Ivanpah’s near-perfect solar field performance
It is not as if the entire project was a failure. The solar collection system, comprising the heliostat field control system, the tracking algorithms, mirror positioning precision, and field layout optimization, was a near-perfect technical success.
The Nature article notes:
“Despite Ivanpah’s headline challenges, the large heliostat field proved itself to meet the design-point needs of the power cycle, a significant technical achievement for the industry and proof of the scalability of heliostat technology. Tens of thousands of heliostats have been individually controlled autonomously for many years at Ivanpah. The solar field achieved 92–94% availability, allowing the turbine to operate at design most days.”
So the solar field of heliostats performed nearly perfectly. The problem was how the heat was generated and used.
So why did Ivanpah deliver less than its projected energy?
“The choice to use direct steam is the root of many of Ivanpah’s challenges, most notably because direct steam systems cannot provide meaningful energy storage capacity. Therefore, Ivanpah’s production profile was directly related to the solar radiation; passing afternoon clouds could cause the power cycle to shut down until solar conditions improved. Natural gas is burned at start-up and during standby operations due to the lack of a thermal reservoir,”
the briefing noted.
This led to frequent cycling of the thermal power cycle, causing operational challenges.

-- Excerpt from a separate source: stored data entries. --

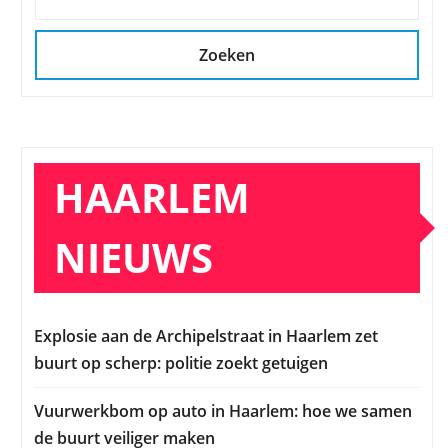
Zoeken
HAARLEM
NIEUWS
Explosie aan de Archipelstraat in Haarlem zet
buurt op scherp: politie zoekt getuigen
Vuurwerkbom op auto in Haarlem: hoe we samen
de buurt veiliger maken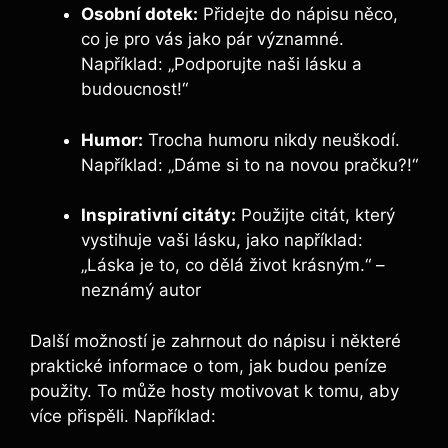
Osobní dotek:
Přidejte do nápisu něco,
co je pro vás jako pár významné.
Například: „Podporujte naši lásku a
budoucnost!“
Humor:
Trocha humoru nikdy neuškodí.
Například: „Dáme si to na novou pračku?!“
Inspirativní citáty:
Použijte citát, který
vystihuje vaši lásku, jako například:
„Láska je to, co dělá život krásným.“ –
neznámý autor
Další možností je zahrnout do nápisu i některé
praktické informace o tom, jak budou peníze
použity. To může hosty motivovat k tomu, aby
více přispěli. Například:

And as a no‑storage, direct‑steam tower plant trying to compete in a market that quickly became saturated with low-cost solar output during midday and began to reward electricity production after sunset, Ivanpah was selling into the cheapest – and sometimes negative‑priced – hours of the day, while carrying high fixed capital costs, during the years when increased deployment of the much simpler solar panels enabled PV prices to drop.

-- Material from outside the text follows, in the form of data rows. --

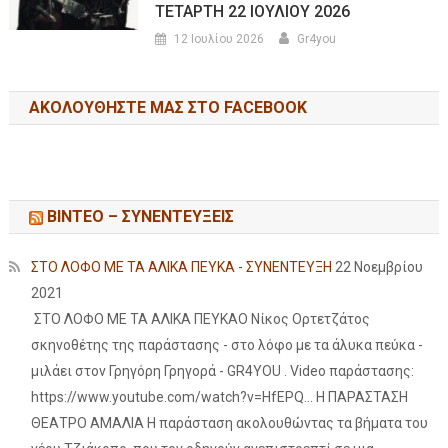
ΤΕΤΑΡΤΗ 22 ΙΟΥΛΙΟΥ 2026
12 Ιουλίου 2026
Gr4you
ΑΚΟΛΟΥΘΉΣΤΕ ΜΑΣ ΣΤΟ FACEBOOK
ΒΙΝΤΕΟ – ΣΥΝΕΝΤΕΥΞΕΙΣ
ΣΤΟ ΛΟΦΟ ΜΕ ΤΑ ΑΛΙΚΑ ΠΕΥΚΑ - ΣΥΝΕΝΤΕΥΞΗ
22 Νοεμβρίου
2021
ΣΤΟ ΛΟΦΟ ΜΕ ΤΑ ΑΛΙΚΑ ΠΕΥΚΑΟ Νίκος Ορτετζάτος
σκηνοθέτης της παράστασης - στο λόφο με τα άλυκα πεύκα -
μιλάει στον Γρηγόρη Γρηγορά - GR4YOU . Video παράστασης:
https://www.youtube.com/watch?v=HfEPQ... Η ΠΑΡΑΣΤΑΣΗ
ΘΕΑΤΡΟ ΑΜΑΛΙΑ Η παράσταση ακολουθώντας τα βήματα του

How profitable might a molten salt-based Ivanpah be?
In their Nature Briefing, the solar experts examine that to meet the CPUC requirement that Ivanpah not be decommissioned, while also meeting the partners need for a profitable asset, Ivanpah should keep its high performance solar field of heliostats, but be retrofit with now proven thermal energy storage, replacing the steam based receiver in the tower with a molten salts receiver, and connect it to a molten salts thermal storage system.
The paper states: “A notional retrofit molten salt tower with 12-hour TES could have a PPA price as low as 6.99 cents/kWh at 2024 time-of-delivery schedules, assuming negligible tower and heliostat costs.”
Where is the molten salt expertize now?
Globally, the CSP industry absorbed the early lessons and moved on. Virtually all new commercial CSP plants built in the decade since included molten-salt thermal storage as standard, (even the NOOR I Plant in Morocco which deploys the BrightSource solar tower heliostat control system, and both Brightsource projects in Israel).
All the Chinese renewable parks explicitly required CSP with thermal energy storage.
Now, several large Chinese state‑owned power firms like Power China and China Three Gorges Renewables (that built the 22 GW hydropower dam) have experience building and operating standardized 100-MW tower CSP plants with molten‑salt storage.
And a subsidiary of China’s National Nuclear Corporation, CNNC HuiNeng is building a massive (2 GWht) standalone molten salt-based thermal energy storage project to store electricity from a wind and solar park in Gansu Province.
If Google and its partners were to retrofit Ivanpah with storage to meet the CPUC’s demand to keep it online, they might look to China, which now has years of commercial operating experience with molten‑salt storage for tower CSP. China might bring exactly the kind of expertise a storage retrofit would take.